I am operating a barbecue grill. I’m making burgers and it’s not easy because I have a wild puppy named Thelma Lou who cannot sit still.
She is ten weeks old. Her paws are bigger than her head, her ears drag on the ground. She pees whenever the spirit moves.
And right now, she is chasing a neighborhood kid named Tyler, who is babysitting her. I’ve paid Tyler ten dollars to entertain her.
And he’s entertaining, all right. She is a speeding black-and-tan blur, only visible by high-tech slow-motion cameras. And she’s his problem right now.
I gave Tyler simple instructions:
“Make sure she goes pee pee,” I said.
This is of congressional importance because Thelma Lou has been known to get so excited she pees on me for kicks.

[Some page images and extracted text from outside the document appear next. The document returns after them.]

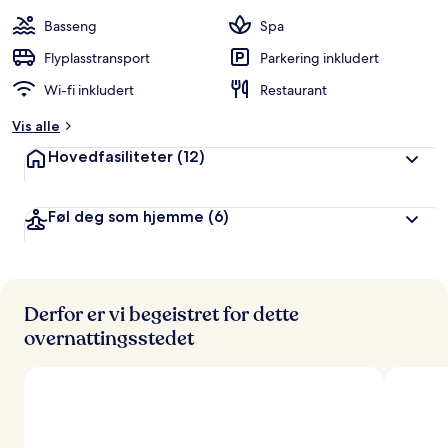
a
n
Basseng
Spa
g
e
Flyplasstransport
Parkering inkludert
r
Wi-fi inkludert
Restaurant
t
Vis alle
a
v
Hovedfasiliteter
(12)
r
e
Føl deg som hjemme
(6)
i
s
e
n
d
e
Derfor er vi begeistret for dette
overnattingsstedet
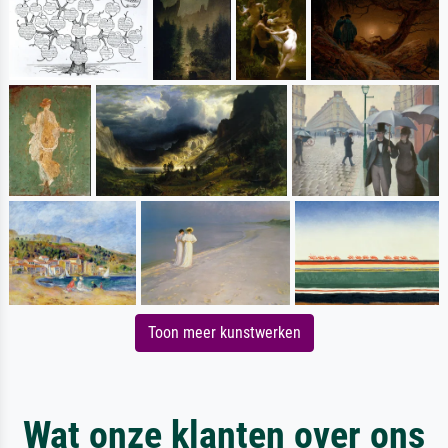
Toon meer kunstwerken
Wat onze klanten over ons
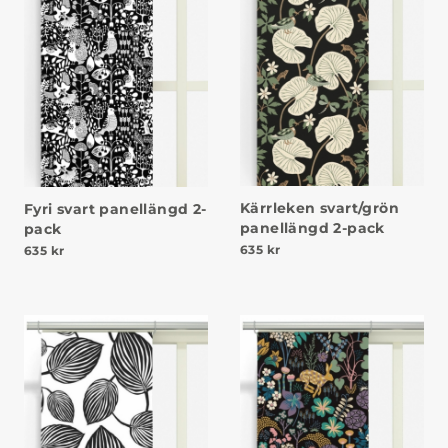
Kärrleken svart/grön
Fyri svart panellängd 2-
panellängd 2-pack
pack
635
kr
635
kr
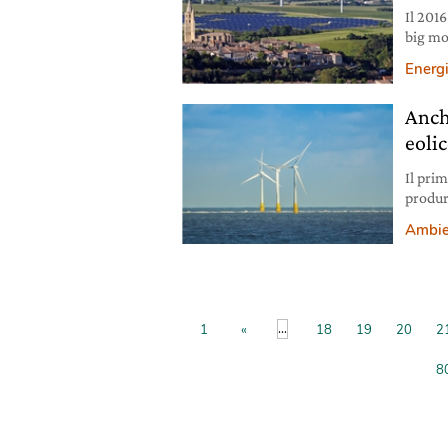
Il 2016
big mo
Energ
Anch
eoli
Il pri
produr
energi
Ambie
...
1
«
18
19
20
2
8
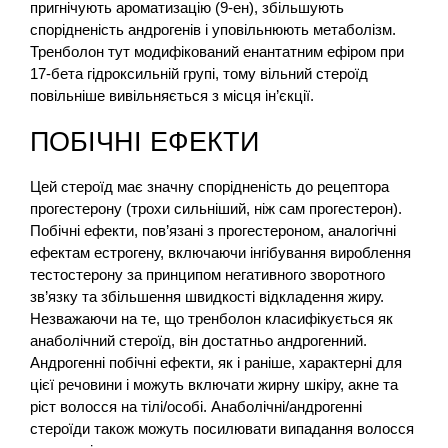
пригнічують ароматизацію (9-ен), збільшують
спорідненість андрогенів і уповільнюють метаболізм.
Тренболон тут модифікований енантатним ефіром при
17-бета гідроксильній групі, тому вільний стероїд
повільніше вивільняється з місця ін’єкції.
ПОБІЧНІ ЕФЕКТИ
Цей стероїд має значну спорідненість до рецептора
прогестерону (трохи сильніший, ніж сам прогестерон).
Побічні ефекти, пов’язані з прогестероном, аналогічні
ефектам естрогену, включаючи інгібування вироблення
тестостерону за принципом негативного зворотного
зв’язку та збільшення швидкості відкладення жиру.
Незважаючи на те, що тренболон класифікується як
анаболічний стероїд, він достатньо андрогенний.
Андрогенні побічні ефекти, як і раніше, характерні для
цієї речовини і можуть включати жирну шкіру, акне та
ріст волосся на тілі/особі. Анаболічні/андрогенні
стероїди також можуть посилювати випадання волосся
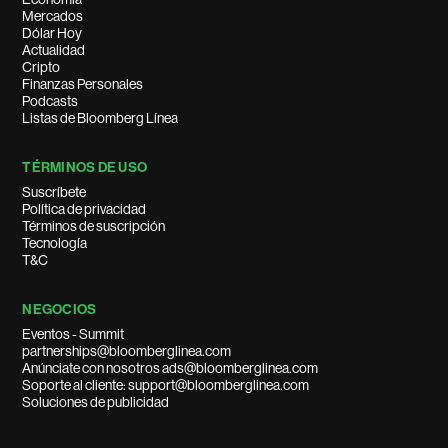
Mercados
Dólar Hoy
Actualidad
Cripto
Finanzas Personales
Podcasts
Listas de Bloomberg Línea
TÉRMINOS DE USO
Suscríbete
Política de privacidad
Términos de suscripción
Tecnología
T&C
NEGOCIOS
Eventos - Summit
partnerships@bloomberglinea.com
Anúnciate con nosotros ads@bloomberglinea.com
Soporte al cliente: support@bloomberglinea.com
Soluciones de publicidad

Anyway, I am sporting an apron my wife bought me. On the front it reads: “I like pig butts and I cannot lie.”
I’m no grill master, but I make okay hamburgers. It took me a whole year to perfect my recipe. It’s not complicated, but it takes concentration. And you can’t concentrate while babysitting a puppy.
Believe me, I tried this a few days ago. I ended up chasing the black-and-tan streak across the Southeast United States. I ran with a spatula held above my head, hollering: “Quit that!” And: “Stop chewing my wallet!” And: “Get away from that dead possum!”
But you can’t control Thelma. She enjoys chewing more than she enjoys peeing. In fact, chewing is her God-given talent you could say.
If, for instance, I were to enter Thelma in one of those TV-show talent contests, Thelma would win.
“… And thanks for watching America’s Most Talented Pets, folks. Our next contestant is Thelma Lou. Thelma will disassemble a Stradivarius cello using only her teeth, then urinate on its remains while howling ‘Moon River’ in the key of F sharp.”
Neil Diamond, eat your heart out.
She chews everything. She will gnaw on sticks, furniture, past issues of TIME Magazine, uncashed checks, human toes, beer cans, small electronic devices, large electronic devices, water bottles, pig ears, dish rags, pillows, or Senator Richard Shelby.
But, I have devised a way to stop Thelma’s anti-Christian behavior. After all, I’ve been reading dog training books until I’m purple.
And if there’s one thing I’ve learned, it’s that scientists unanimously agree, the most effective way of training a dog is to start drinking high-proof alcohol directly from the bottle.
No, I’m only kidding. They recommend starting with lite beer first.
Of course, that’s the modern way. Men like my Uncle Geether came from the old world. He kept cooked turkey in his pocket until grease seeped through his pants and made him look incontinent. He was a reputed dog expert.
And according to dog experts like Uncle Geether, using food to reward basic commands is the way to go. The books recommend starting with commands your puppy is ALREADY capable of.
A few commands Thelma has already mastered:
“Run far away from me, Thelma!”
“Jump on unsuspecting strangers, Thelma!”
Piece of cake.
“Poop in the kitchen TWICE, Thelma!”
But none of this matters right now because I don’t have to worry about my dog. Tyler is watching her while I cook. He’s riding his bike and Thelma is chasing.
I have paid him to ride in circles for thirty minutes, non-stop.
“But Mister Sean,” Tyler pointed out, “that will make me really dizzy if I just ride in circles.”
The world isn’t always fair, Tyler.
Tyler and Thelma Lou have just finished playing. Thelma sees me. Here she comes. She is running full speed. She trips on her ears. She licks me. I lift her in my arms. The smell of her puppy breath is perfect.
Her excitement is almost too much to bear.
Suddenly, my shirt is wet.
Take your ten bucks and go home, Tyler.